Prior to moving to St. Louis, I probably would not have announced any particular love for cities. I would certainly have told you that rural Idaho was not my schtick. I would probably have even proclaimed that large, mainland suburbs freak me out. Still, I would not have thought to tell you that I wanted to be an urbanite. Now, a year later, I have grown to love living in this city.

(Loving a gargoyle at the City Museum)
I had a list of reasons for loving the city: the art, the food, the diversity of people, the energy, the accessibility. But those scattered perks had yet to coalesce into a coherent theology of living and investing in a city. Today, our assistant pastor (pulling from some of Tim Keller’s ideas on urban evangelicalism)gave me words for that.
A city, by its nature, is a place of refuge. Cities began as places of refuge, a place to be safe from the elements, enemy attacks, or hungry animals. Those who flock to the city today tend to be the impoverished, the homeless, the hurt, and the addicts, the refugees, immigrants, welfare recipients, and low-wage earners. They come because they need the city. They need a grocery store and a laundromat that is two blocks away. They need the concentration of minimum requirement jobs. They need wheelchair accessible curbs. Often, those who despise the city are those who are powerful enough to get along without it.
The city magnifies cultural development. Keller says that cities function like magnifying glasses, enlarging and intensifying all that the human heart contains. This, of course, includes both our divinely given, culture-making impulse and our inherently sinful nature. Cities thus become testaments of what God has called us to do and what he has forbidden.

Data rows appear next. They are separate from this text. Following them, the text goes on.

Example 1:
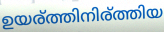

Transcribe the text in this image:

ഉയര്ത്തിനിര്ത്തിയ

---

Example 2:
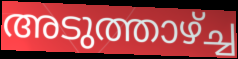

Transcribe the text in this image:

അടുത്താഴ്ച്ച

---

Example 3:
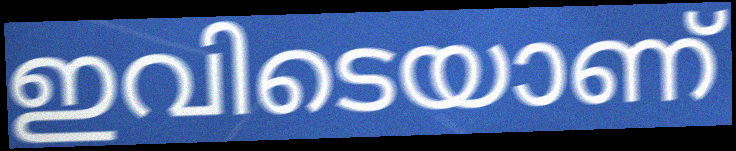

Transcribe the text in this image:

ഇവിടെയാണ്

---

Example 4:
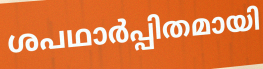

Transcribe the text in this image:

ശപഥാർപ്പിതമായി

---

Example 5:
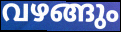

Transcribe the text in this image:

വഴങ്ങും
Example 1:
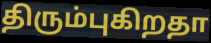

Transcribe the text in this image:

திரும்புகிறதா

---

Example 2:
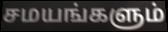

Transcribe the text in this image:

சமயங்களும்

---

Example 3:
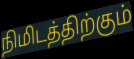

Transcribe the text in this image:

நிமிடத்திற்கும்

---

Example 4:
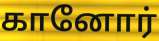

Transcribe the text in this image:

கானோர்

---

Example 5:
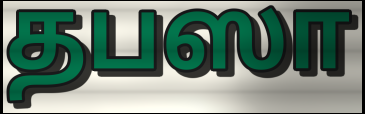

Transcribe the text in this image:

தபஸா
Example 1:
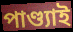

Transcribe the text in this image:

পাণ্ড্যাই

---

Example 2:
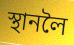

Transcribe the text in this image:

স্থানলৈ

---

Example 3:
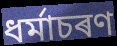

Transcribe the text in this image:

ধৰ্মাচৰণ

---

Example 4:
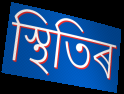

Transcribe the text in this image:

স্থিতিৰ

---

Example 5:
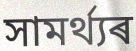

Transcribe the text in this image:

সামৰ্থ্যৰ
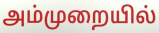
அம்முறையில்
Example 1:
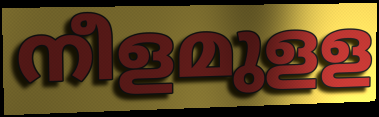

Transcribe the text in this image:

നീളമുളള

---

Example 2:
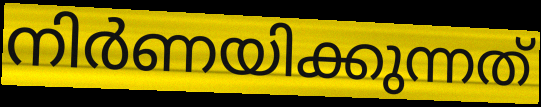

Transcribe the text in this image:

നിർണയിക്കുന്നത്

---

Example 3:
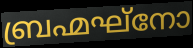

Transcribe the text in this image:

ബ്രഹ്മഘ്നോ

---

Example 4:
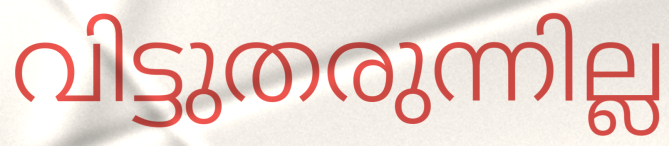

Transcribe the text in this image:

വിട്ടുതരുന്നില്ല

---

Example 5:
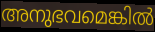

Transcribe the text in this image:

അനുഭവമെങ്കിൽ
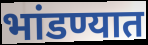
भांडण्यात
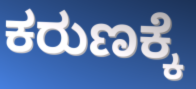
ಕರುಣಕ್ಕೆ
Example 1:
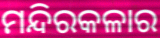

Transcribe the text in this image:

ମନ୍ଦିରକଳାର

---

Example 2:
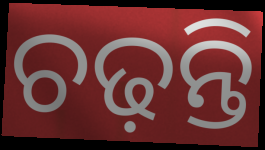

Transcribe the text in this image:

ଚଢ଼ନ୍ତି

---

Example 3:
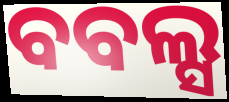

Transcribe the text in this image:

ବବଲ୍ସ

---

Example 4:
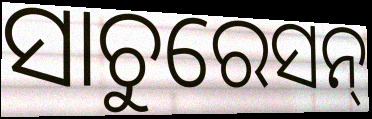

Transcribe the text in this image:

ସାଚୁରେସନ୍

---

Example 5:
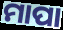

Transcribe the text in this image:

ମାପା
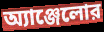
অ্যাঞ্জেলোর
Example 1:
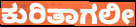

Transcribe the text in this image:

ಕುರಿತಾಗಲೀ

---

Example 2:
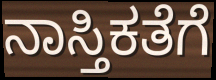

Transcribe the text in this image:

ನಾಸ್ತಿಕತೆಗೆ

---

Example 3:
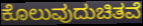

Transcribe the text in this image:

ಕೊಲುವುದುಚಿತವೆ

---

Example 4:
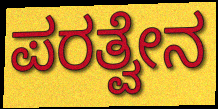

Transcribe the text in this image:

ಪರತ್ವೇನ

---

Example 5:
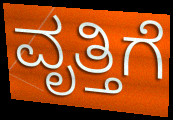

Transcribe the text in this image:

ವೃತ್ತಿಗೆ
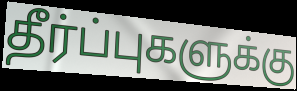
தீர்ப்புகளுக்கு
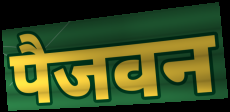
पैजवन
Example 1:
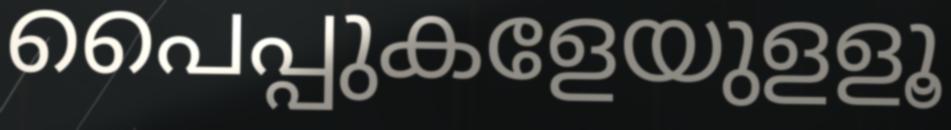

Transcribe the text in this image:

പൈപ്പുകളേയുളളൂ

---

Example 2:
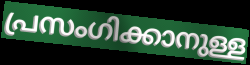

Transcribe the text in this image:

പ്രസംഗിക്കാനുള്ള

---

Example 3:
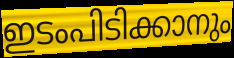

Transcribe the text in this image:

ഇടംപിടിക്കാനും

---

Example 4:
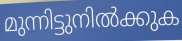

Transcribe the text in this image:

മുന്നിട്ടുനിൽക്കുക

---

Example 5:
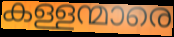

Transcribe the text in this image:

കള്ളന്മാരെ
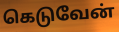
கெடுவேன்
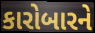
કારોબારને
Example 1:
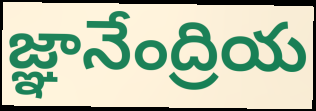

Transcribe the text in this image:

జ్ఞానేంద్రియ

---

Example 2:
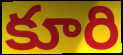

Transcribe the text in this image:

కూరి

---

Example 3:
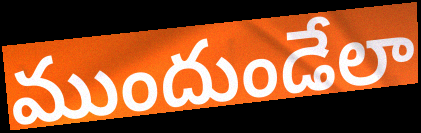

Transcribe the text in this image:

ముందుండేలా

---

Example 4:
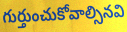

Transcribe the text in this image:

గుర్తుంచుకోవాల్సినవి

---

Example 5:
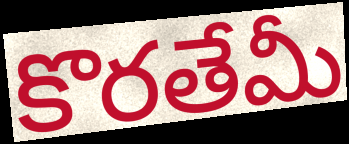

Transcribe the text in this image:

కొరతేమీ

The city is a place to meet God. The city is a place of spiritual restlessness. The crush of ideas and cultures packed so tightly together is unsettling. Rather than seeing the city as a place of spiritual decay, perhaps we can instead see it as a place of spiritual longing, a field ready to be sown and watered.
In Jeremiah 29:5-7, God tells His exiled people to invest — to make a home and a life — in a city they despised:
Build houses and live in them; plant gardens and eat their produce. Take wives and have sons and daughters; take wives for your sons, and give your daughters in marriage, that they may bear sons and daughters; multiply there, and do not decrease. But seek the welfare of the city where I have sent you into exile, and pray to the LORD on its behalf, for in its welfare you will find your welfare.
It is in this context that He promises to give us a future and a hope. I want to think about the city — and our life in it — this way. Our little house, our mostly black neighborhood, the Eritrean restaurant owner who thinks Noel is a technological wonder, the Chinese architecture students who spent Thanksgiving with us, the university down the road, my friend Amy who lets me drop in her house just to visit, the black single mom that gives me fashion advice, the metro full of slightly smelly people, the workers who recognize me at the local coffee shop… this is our investment. It’s easy to romanticize the city, or to romanticize the impact that our daily, simple life has in the city. But all of this reminds me that I need other people. I am not — I cannot be — self-sufficient. And only when I am weak, does He make me strong.